__DOCUMENT PASSAGE__:
# # # # #

Tuesday, January 10, 2012

What the Fuck Day is It, Anyway?

I didn't set my alarm this morning. I woke up at a reasonable hour, 8:00 am after going to bed at 11:30 pm. Immediately thought it was Saturday. And that yesterday was Sunday. I'm all mixed up on my days since I lost my job last week. I'm all mixed up, period.

I know I have to pick Luke up from school at 3pm. Apart from that, there was little on my mind to fill the rest of the long day. Tuesdays were my long night at the office--I had to work from 1pm to 7pm.

When my work schedule changed last year, I had to give certain other obligations up, the most important one being my weekly AA old folks' meeting. I loved that group, which met at 1pm at a local church. They were all retirees, and I was the baby of the group. It turned out that one of my patients at work was part of that group, so I at least got to see her every few months and we'd catch up.

I wonder if they wonder what happened to me, though I think I remember telling them my work schedule changed and I wouldn't be able to attend anymore. But now I can go back. I'm nervous to walk into that room, though I know in my heart I won't be judged because of my extended absence. They'll just be glad I'm there. I don't even have to say anything if I don't want to. I can just listen. But I think I'll pony up to the table and participate.

By pure grace of God, someone who was once one of the most important people in my life when I was a young woman just re-entered my life, and as in life's greatest mysteries, she's been leading an almost parallel life to mine for the last 20 years. We share commonalities that are eerily similar and need one another on whom to rely pretty badly right now. I don't remember how or why we lost touch after high school, but that's not important at all at this point. She's a blessing to have back in my life and I intend to let her lean on me for anything she might need right now, big or small, and I trust that she'll do the same for me. We have lunch plans for Friday, and I can't wait to give her a giant hug and seeing her will produce on my face a smile larger than I've smiled in a very long time. I need things to look forward to. This is a biggie.

Then I've got Luke's 12th birthday coming up on Monday. I'm doing my best to provide for him a normal birthday as we planned before I lost my job, and I won the Craig's girlfriend vs. Mommy birthday cake bake-off challenge, now in charge of baking Luke's cake. I promise, Luke, that this year, I'll remember the eggs for the cake and I won't drunkenly make hockey puck cupcakes.

# # # # #

__TO DO__:
• a. Translate this sentence from the blog post into Spanish: "I don't even have to say anything if I don't want to."
• b. Write out, word for word, the part of the blog post between "What the Fuck" and "1pm to 7pm.", inclusive.
The data is separate material and has no connection to the blog post.

__RECORDS SHOWN__:

# # # # #

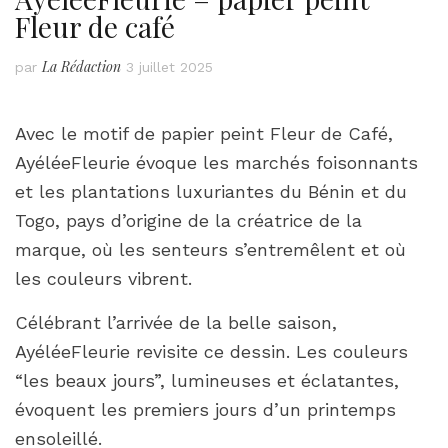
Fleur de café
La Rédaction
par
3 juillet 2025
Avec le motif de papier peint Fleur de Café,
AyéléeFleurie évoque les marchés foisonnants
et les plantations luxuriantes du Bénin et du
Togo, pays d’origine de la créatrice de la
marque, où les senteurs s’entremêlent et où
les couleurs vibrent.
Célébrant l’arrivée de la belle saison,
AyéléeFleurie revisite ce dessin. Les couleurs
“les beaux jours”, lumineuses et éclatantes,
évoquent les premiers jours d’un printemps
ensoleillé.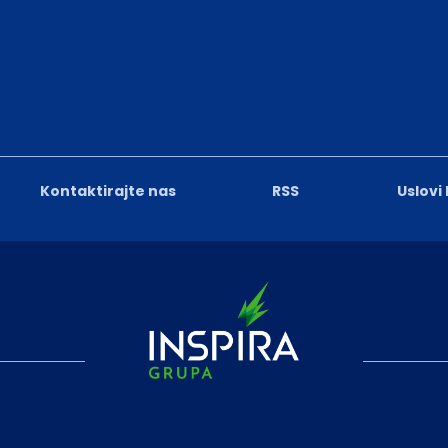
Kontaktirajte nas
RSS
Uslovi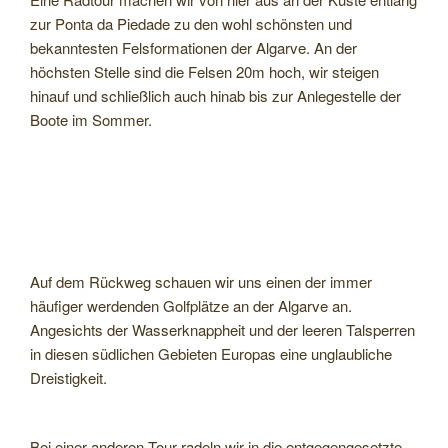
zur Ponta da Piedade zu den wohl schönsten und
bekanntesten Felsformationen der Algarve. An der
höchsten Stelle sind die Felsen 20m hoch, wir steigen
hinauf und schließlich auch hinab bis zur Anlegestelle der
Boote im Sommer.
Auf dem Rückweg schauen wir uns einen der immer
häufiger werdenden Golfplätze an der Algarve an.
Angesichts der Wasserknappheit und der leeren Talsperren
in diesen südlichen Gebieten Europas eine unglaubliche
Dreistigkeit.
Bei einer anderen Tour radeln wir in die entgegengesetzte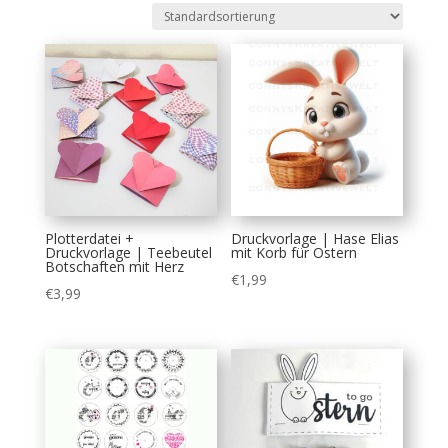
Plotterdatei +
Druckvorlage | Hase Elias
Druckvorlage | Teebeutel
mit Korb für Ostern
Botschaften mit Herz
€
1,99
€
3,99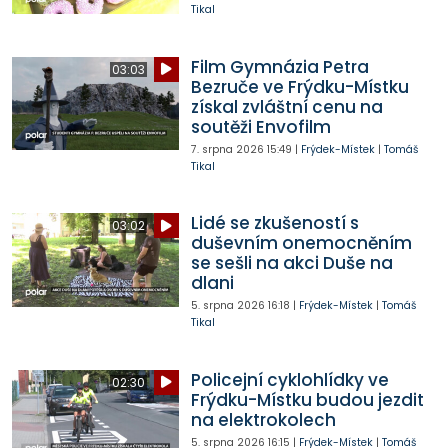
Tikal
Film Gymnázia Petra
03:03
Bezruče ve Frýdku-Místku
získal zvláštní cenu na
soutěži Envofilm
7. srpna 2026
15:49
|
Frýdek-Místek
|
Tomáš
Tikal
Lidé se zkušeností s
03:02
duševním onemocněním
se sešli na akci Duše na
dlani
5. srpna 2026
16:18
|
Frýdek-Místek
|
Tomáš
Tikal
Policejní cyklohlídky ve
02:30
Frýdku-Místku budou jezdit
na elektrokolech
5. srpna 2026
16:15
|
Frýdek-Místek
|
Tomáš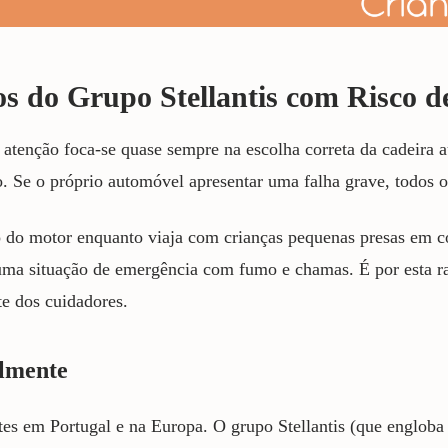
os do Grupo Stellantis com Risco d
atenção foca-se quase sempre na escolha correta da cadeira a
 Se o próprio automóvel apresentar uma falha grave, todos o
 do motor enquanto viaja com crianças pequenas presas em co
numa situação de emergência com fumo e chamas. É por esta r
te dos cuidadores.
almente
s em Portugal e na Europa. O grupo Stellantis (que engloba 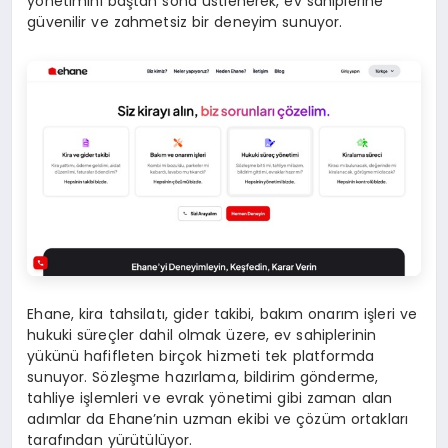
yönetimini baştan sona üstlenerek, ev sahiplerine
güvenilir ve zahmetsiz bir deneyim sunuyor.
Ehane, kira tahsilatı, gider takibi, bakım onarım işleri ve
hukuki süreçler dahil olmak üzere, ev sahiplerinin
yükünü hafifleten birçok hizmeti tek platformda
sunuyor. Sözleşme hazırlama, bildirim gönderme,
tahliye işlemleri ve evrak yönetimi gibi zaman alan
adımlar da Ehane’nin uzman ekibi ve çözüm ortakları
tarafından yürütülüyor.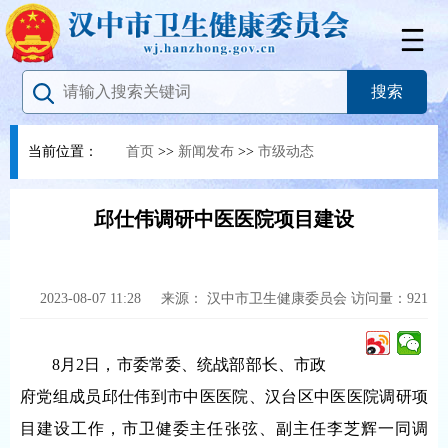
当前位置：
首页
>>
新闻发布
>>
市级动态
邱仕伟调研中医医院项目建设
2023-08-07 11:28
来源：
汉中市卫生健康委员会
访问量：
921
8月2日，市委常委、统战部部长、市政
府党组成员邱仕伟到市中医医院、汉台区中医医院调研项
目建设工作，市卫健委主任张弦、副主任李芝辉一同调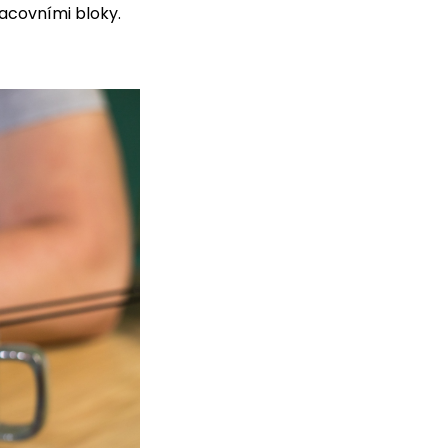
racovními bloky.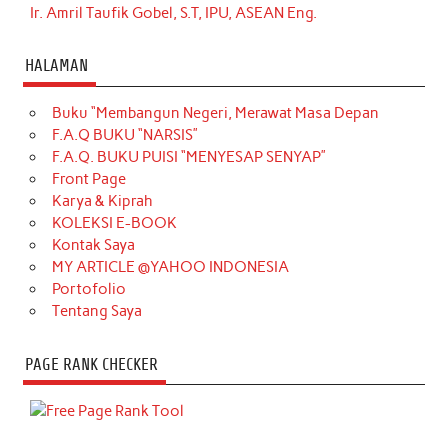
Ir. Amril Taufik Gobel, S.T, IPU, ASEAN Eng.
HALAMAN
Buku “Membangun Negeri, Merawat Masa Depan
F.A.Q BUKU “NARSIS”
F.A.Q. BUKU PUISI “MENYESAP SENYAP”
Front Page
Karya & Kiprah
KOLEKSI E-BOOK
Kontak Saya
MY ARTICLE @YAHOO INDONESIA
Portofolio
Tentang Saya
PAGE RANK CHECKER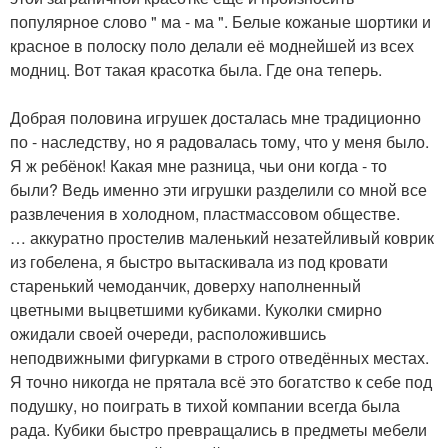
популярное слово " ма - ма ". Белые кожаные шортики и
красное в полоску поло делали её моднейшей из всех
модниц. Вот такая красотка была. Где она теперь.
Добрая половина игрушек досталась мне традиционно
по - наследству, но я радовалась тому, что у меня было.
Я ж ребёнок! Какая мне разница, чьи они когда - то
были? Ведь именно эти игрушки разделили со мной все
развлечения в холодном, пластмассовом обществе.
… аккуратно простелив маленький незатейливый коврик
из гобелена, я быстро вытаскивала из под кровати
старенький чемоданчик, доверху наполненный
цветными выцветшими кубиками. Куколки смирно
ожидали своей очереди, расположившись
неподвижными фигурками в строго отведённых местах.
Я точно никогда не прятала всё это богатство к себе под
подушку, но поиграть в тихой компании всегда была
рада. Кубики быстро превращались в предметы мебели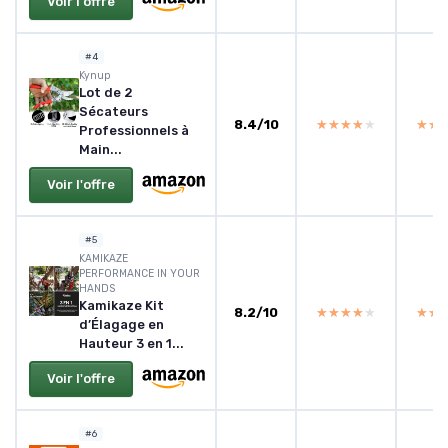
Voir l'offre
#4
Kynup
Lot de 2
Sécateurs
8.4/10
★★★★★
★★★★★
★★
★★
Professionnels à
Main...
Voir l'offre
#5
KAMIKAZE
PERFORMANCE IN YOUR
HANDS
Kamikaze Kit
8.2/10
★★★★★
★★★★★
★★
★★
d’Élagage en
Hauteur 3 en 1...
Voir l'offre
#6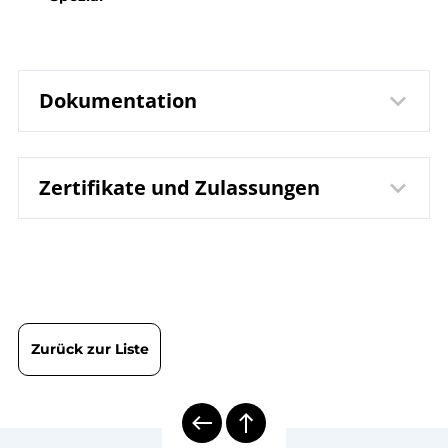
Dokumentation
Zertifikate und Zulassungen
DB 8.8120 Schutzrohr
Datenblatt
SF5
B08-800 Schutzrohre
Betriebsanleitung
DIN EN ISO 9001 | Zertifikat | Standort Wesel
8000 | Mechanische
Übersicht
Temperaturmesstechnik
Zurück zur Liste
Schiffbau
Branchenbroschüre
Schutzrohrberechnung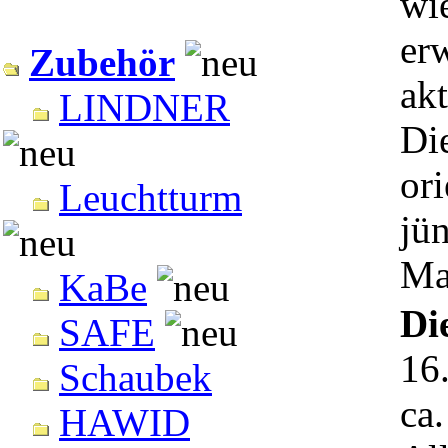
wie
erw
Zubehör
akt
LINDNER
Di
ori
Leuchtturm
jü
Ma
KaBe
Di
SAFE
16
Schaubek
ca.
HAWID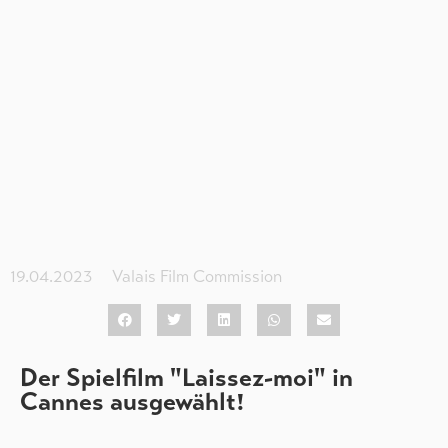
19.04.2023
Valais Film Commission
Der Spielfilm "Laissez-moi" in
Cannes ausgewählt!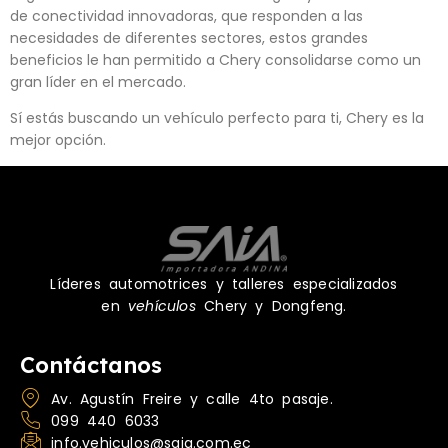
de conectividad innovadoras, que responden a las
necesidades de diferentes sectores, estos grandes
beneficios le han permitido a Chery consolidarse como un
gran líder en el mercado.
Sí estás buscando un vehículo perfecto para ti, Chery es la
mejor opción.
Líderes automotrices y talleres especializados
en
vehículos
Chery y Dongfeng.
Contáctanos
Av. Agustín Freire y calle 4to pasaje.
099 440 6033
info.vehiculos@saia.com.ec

# # # # #

__ANSWERS PER TASK__:
• a. Ni siquiera tengo que decir nada si no quiero.

• b.
What the Fuck Day is It, Anyway?

I didn't set my alarm this morning. I woke up at a reasonable hour, 8:00 am after going to bed at 11:30 pm. Immediately thought it was Saturday. And that yesterday was Sunday. I'm all mixed up on my days since I lost my job last week. I'm all mixed up, period.

I know I have to pick Luke up from school at 3pm. Apart from that, there was little on my mind to fill the rest of the long day. Tuesdays were my long night at the office--I had to work from 1pm to 7pm.